▶ [EXERCISE]
In the entries below, find the line with "left hip: (683, 550, 2)" and the line with "right hip: (1159, 559, 4)"; give again those lines and every line between them, exactly.

▶ [STORED DATA]
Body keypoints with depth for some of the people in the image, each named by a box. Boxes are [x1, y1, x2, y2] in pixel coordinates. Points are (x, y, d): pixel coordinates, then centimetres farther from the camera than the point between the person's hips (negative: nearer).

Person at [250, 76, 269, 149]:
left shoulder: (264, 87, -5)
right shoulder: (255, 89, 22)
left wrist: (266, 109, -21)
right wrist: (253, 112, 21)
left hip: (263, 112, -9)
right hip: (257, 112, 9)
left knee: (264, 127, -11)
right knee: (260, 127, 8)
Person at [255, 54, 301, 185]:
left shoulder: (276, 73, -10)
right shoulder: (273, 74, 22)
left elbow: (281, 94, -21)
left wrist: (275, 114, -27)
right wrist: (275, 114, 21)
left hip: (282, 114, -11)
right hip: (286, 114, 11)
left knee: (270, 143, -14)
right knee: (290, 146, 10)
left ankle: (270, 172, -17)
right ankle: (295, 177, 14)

--

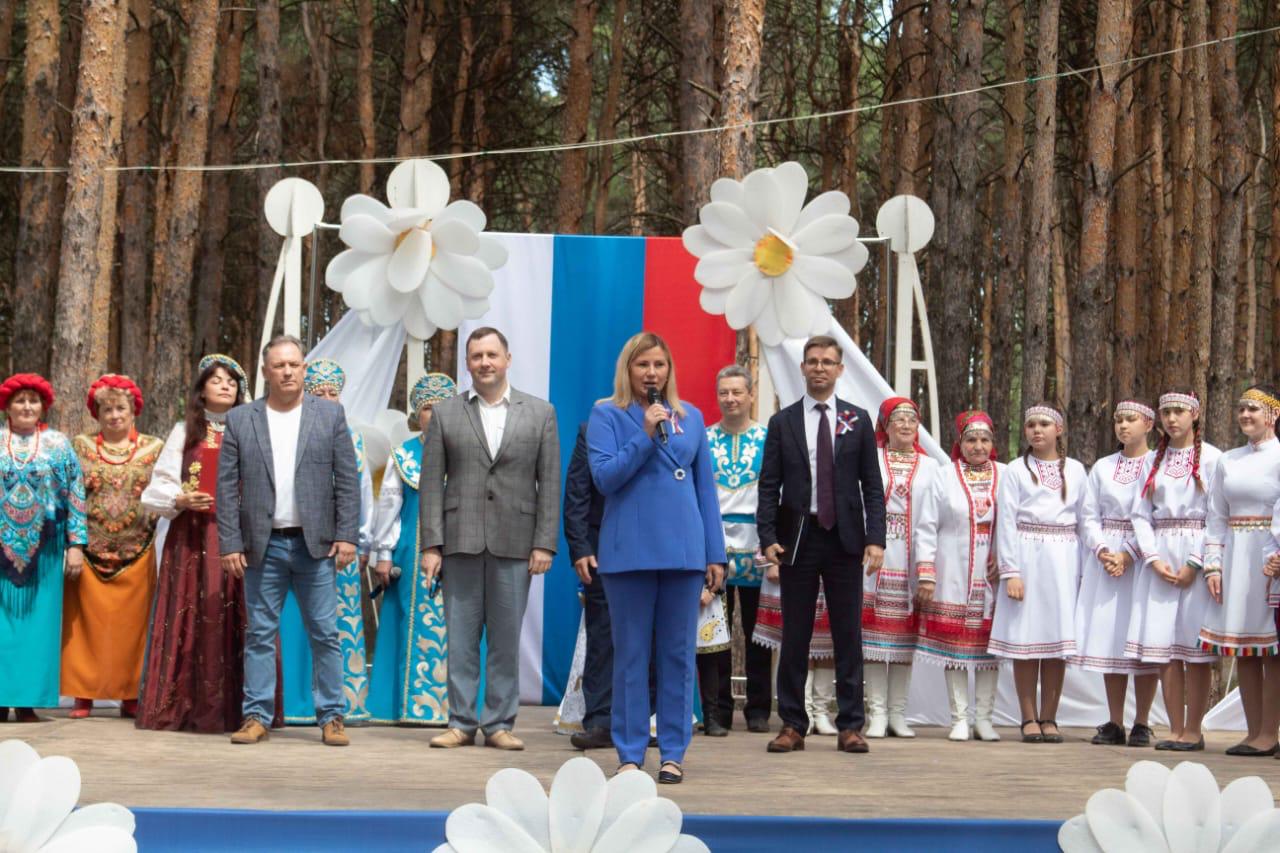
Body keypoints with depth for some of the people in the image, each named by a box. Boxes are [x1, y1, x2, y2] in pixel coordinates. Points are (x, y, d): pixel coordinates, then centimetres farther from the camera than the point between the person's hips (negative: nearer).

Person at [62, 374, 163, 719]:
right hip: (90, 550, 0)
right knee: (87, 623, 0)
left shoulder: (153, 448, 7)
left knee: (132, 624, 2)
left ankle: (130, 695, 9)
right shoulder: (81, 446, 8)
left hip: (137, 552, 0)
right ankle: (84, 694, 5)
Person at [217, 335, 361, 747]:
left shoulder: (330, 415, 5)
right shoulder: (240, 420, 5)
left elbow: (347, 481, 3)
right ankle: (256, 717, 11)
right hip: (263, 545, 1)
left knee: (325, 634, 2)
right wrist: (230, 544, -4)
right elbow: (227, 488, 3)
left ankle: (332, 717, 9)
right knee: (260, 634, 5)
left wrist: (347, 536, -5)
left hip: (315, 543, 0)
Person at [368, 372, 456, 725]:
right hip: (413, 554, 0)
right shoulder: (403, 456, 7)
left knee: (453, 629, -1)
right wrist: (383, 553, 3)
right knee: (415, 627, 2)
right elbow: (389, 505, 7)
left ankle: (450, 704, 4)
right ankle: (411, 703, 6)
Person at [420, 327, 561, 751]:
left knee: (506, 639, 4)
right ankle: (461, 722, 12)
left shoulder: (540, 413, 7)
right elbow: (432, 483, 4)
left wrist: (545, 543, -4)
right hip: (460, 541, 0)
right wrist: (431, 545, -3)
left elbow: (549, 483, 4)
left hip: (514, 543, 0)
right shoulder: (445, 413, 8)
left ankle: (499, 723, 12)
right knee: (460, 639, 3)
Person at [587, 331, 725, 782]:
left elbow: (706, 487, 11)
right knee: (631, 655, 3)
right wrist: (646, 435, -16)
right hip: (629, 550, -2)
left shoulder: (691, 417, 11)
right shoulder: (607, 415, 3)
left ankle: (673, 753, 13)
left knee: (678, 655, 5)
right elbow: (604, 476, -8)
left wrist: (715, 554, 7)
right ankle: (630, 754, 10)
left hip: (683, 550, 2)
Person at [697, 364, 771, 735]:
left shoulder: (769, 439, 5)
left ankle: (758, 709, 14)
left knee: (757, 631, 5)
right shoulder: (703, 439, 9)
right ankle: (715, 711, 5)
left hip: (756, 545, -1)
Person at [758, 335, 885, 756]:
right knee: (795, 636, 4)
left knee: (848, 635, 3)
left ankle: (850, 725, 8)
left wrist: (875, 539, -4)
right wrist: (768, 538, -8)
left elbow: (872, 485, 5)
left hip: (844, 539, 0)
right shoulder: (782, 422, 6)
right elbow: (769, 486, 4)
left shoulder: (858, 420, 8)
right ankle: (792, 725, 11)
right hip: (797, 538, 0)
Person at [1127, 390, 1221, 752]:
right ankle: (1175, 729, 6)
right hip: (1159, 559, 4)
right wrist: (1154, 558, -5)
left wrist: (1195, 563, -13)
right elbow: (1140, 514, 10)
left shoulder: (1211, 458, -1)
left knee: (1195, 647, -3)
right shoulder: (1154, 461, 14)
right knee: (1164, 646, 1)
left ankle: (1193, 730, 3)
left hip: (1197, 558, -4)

▶ [FINISHED EXERCISE]
left hip: (683, 550, 2)
Person at [697, 364, 771, 735]:
left shoulder: (769, 439, 5)
left ankle: (758, 709, 14)
left knee: (757, 631, 5)
right shoulder: (703, 439, 9)
right ankle: (715, 711, 5)
left hip: (756, 545, -1)
Person at [758, 335, 885, 756]:
right knee: (795, 636, 4)
left knee: (848, 635, 3)
left ankle: (850, 725, 8)
left wrist: (875, 539, -4)
right wrist: (768, 538, -8)
left elbow: (872, 485, 5)
left hip: (844, 539, 0)
right shoulder: (782, 422, 6)
right elbow: (769, 486, 4)
left shoulder: (858, 420, 8)
right ankle: (792, 725, 11)
right hip: (797, 538, 0)
Person at [1127, 390, 1221, 752]:
right ankle: (1175, 729, 6)
right hip: (1159, 559, 4)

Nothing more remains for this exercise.